All three records featured art by Don Van Vliet, with the last showing one of the paintings he made using a window blind as his canvas. The video for “Ice Cream for Crow” featured the band under the Californian sun of the Mojave Desert, holding up large canvases of semi-abstract oil landscapes. It ended with Beefheart by a window pulling down the blind and disappearing behind it. The signs were clear—the 40-year-old inspiration to a post-punk generation was looking to scratch his creative itch in other ways. A long-time inhabitant of a trailer in the desert, he retired with his wife to northern California in 1982 to paint and draw full-time. His first major exhibition was held at the Museum of Modern Art in San Francisco in 1985, followed by numerous exhibitions in the US and Europe.

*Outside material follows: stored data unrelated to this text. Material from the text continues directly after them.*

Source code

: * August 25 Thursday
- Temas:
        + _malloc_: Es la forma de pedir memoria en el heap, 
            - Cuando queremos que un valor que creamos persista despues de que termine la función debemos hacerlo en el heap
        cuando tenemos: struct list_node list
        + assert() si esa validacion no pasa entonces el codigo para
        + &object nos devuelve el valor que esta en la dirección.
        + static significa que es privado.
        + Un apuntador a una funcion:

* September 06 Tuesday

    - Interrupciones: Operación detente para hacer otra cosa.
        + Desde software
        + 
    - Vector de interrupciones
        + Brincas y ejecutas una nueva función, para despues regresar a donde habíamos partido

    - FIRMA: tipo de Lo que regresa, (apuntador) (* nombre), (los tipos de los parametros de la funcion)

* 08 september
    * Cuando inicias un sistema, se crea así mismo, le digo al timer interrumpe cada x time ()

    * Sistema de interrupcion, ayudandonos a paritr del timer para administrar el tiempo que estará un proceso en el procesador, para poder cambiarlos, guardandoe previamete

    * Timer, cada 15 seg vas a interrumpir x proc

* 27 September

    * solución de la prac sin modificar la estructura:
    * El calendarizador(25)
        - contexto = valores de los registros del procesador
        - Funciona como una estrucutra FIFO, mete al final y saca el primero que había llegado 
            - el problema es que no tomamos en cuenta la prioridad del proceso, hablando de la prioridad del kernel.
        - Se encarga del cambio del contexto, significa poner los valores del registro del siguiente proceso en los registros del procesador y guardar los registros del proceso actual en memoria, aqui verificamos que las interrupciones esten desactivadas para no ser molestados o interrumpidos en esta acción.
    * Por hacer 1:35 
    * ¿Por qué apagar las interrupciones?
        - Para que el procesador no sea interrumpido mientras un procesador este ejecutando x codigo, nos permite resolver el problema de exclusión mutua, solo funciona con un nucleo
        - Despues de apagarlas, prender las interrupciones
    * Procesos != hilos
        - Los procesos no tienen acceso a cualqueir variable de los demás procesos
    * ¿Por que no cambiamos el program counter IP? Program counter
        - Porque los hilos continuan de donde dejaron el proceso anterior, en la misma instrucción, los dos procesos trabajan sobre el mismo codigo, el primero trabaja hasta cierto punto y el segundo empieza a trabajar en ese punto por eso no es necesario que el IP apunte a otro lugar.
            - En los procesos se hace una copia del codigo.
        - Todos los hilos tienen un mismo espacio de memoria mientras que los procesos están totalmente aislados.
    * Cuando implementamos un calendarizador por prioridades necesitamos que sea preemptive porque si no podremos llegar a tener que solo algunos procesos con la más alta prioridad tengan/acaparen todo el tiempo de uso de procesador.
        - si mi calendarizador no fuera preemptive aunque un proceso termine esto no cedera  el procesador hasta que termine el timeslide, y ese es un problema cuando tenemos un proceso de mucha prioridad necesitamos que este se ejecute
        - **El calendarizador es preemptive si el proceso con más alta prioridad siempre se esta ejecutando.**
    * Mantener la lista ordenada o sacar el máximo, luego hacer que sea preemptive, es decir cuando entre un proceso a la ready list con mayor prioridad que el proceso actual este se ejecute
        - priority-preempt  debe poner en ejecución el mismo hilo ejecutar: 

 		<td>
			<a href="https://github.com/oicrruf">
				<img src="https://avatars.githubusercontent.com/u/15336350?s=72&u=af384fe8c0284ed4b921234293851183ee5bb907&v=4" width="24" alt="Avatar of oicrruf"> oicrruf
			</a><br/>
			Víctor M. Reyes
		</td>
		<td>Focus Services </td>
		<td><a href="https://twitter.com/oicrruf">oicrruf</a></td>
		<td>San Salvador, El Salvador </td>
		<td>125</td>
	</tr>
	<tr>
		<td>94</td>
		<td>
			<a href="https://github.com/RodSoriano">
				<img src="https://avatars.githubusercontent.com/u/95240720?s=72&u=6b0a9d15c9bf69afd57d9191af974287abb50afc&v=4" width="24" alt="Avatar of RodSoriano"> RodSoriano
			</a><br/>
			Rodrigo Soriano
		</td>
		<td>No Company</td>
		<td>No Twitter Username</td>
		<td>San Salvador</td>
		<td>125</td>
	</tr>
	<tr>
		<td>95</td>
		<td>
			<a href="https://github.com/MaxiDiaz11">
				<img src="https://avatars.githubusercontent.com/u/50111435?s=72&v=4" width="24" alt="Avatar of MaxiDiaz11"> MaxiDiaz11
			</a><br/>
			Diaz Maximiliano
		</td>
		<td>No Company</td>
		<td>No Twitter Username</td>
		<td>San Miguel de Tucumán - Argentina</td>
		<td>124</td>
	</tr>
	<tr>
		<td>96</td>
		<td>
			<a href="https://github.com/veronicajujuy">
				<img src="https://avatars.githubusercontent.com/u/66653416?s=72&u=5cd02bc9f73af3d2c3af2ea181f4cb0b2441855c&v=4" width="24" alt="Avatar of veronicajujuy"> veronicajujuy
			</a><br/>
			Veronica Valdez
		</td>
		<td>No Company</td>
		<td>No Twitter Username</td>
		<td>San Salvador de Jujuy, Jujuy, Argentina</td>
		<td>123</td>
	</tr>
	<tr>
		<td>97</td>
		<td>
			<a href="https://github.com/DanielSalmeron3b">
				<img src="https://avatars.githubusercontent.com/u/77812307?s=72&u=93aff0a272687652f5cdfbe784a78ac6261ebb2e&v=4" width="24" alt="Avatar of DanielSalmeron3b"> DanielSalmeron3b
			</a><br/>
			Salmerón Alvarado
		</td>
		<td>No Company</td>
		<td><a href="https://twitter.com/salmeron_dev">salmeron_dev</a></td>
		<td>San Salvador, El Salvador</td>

Nearly a quarter of a century after I first stumbled across Captain Beefheart and his Magic Band during a record shop browse, I curated the first UK museum exhibition of the art and work of Don Van Vliet. To coincide with the exhibition, the BBC produced a documentary (above) about his life and work, narrated by John Peel. In addition to his art, I wanted the exhibition to celebrate his achievements as a musician, a poet, and a wit. Curatorial life before the Internet was a mix of perseverance, word of mouth, luck, false leads, chance connections, meetings, and pure serendipity in the detective work necessary to hunt down significant works.

One such introduction led me to the filmmaker Anton Corbijn who had photographed Beefheart for the cover of the final album and who kindly lent some of his art collection and photographic portraits for the exhibition. The exhibition also spurred him to visit Van Vliet and make a short film about him entitled Some YoYo Stuff. Around the same time, Beefheart recorded a selection of his poems, and I included a CD of these readings in the exhibition catalogue. It turned out to be his final release—a downbeat but moving codicil to a recording career that had begun more than 30 years earlier.

The film and the recording revealed a frail man, his mobility and speech compromised by the crippling sclerosis that had probably hastened his decision to leave the music business. But they also showed the wit, determination, and charm that made his best work so fascinating and pleasurable. And the art sang! Just as his music had dismantled and reconstituted US blues and jazz, so his art reworked the US’s key mid-20th century contribution to that medium—abstract expressionism—according to his own thoroughly unique sensibilities and preoccupations. Influenced perhaps by the tonal range of Franz Kline and Clyfford Still, but also the aggression and shallow-focus of contemporary German Expressionists like Georg Baselitz and A.R. Penck, Beefheart’s large oils marked a triumphant interrogation of the desert landscape, the imagery of his poems. Indeed, many of his works are named for a song lyric or a line of poetry, and in their frantic strokes and unmodulated palette, they evoke the fractured and sometimes brittle focus of his music. Those paintings proved to be the final artistic expression from someone who could do nothing but create.